As it turned out that Ellen was a woman not his wife and that triggered a whole bunch of stuff not so much by her as by her old-time evangelical housekeeper, a woman named Sister Snow who even Lew passed on not because she wasn’t desirable but because he couldn’t take the gaff with her Book of Revelation fire in the lake bullshit. What happened was this Broadmore brought this Ellen to a mountain cabin owned by his wife and that flipped the wife out and Sister too. Wifey killed hubby and put him about sixteen feet under with the help of Sister’s oddball son. Nothing happens for a long time except a wildfire brings out some craziness, brought out the link between Ronnie’s snatching and old man Broadmore’s murder via Ronnie’s father, that dwebb Stanley, who was looking for the father he never knew.
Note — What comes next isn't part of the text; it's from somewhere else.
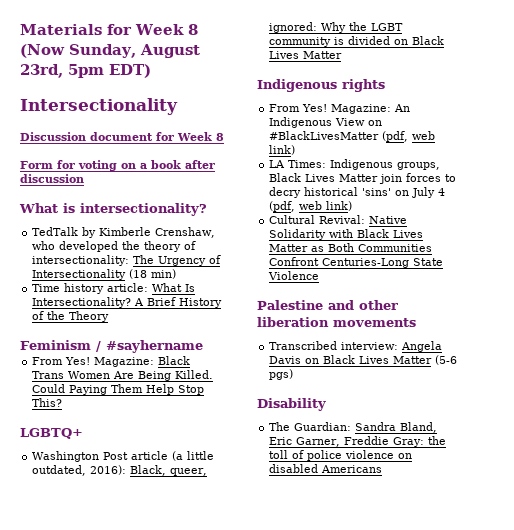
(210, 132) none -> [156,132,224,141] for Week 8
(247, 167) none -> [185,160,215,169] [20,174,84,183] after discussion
To keep the thing tamped down Sister Snow wasted that Stanley when he was up at that very same mountain cabin and anybody else who got in the way, meaning anybody else who was looking for answers about the whereabouts of the old man or Ronnie, or both. Lew finally caught up with the snatchers left them in the care of their parents and blew back to L.A. and some well-deserved rest
Like I said follow the bouncing ball but know this our Lew didn’t travel back to L.A. alone he had that Laura and little Ronnie riding sidesaddle on the golden calf. Shacked up with her for a while. That would be either the last straw or pretty close to the last straw for his wife Martha. The rest you know. Still, to be young at that time was very heaven.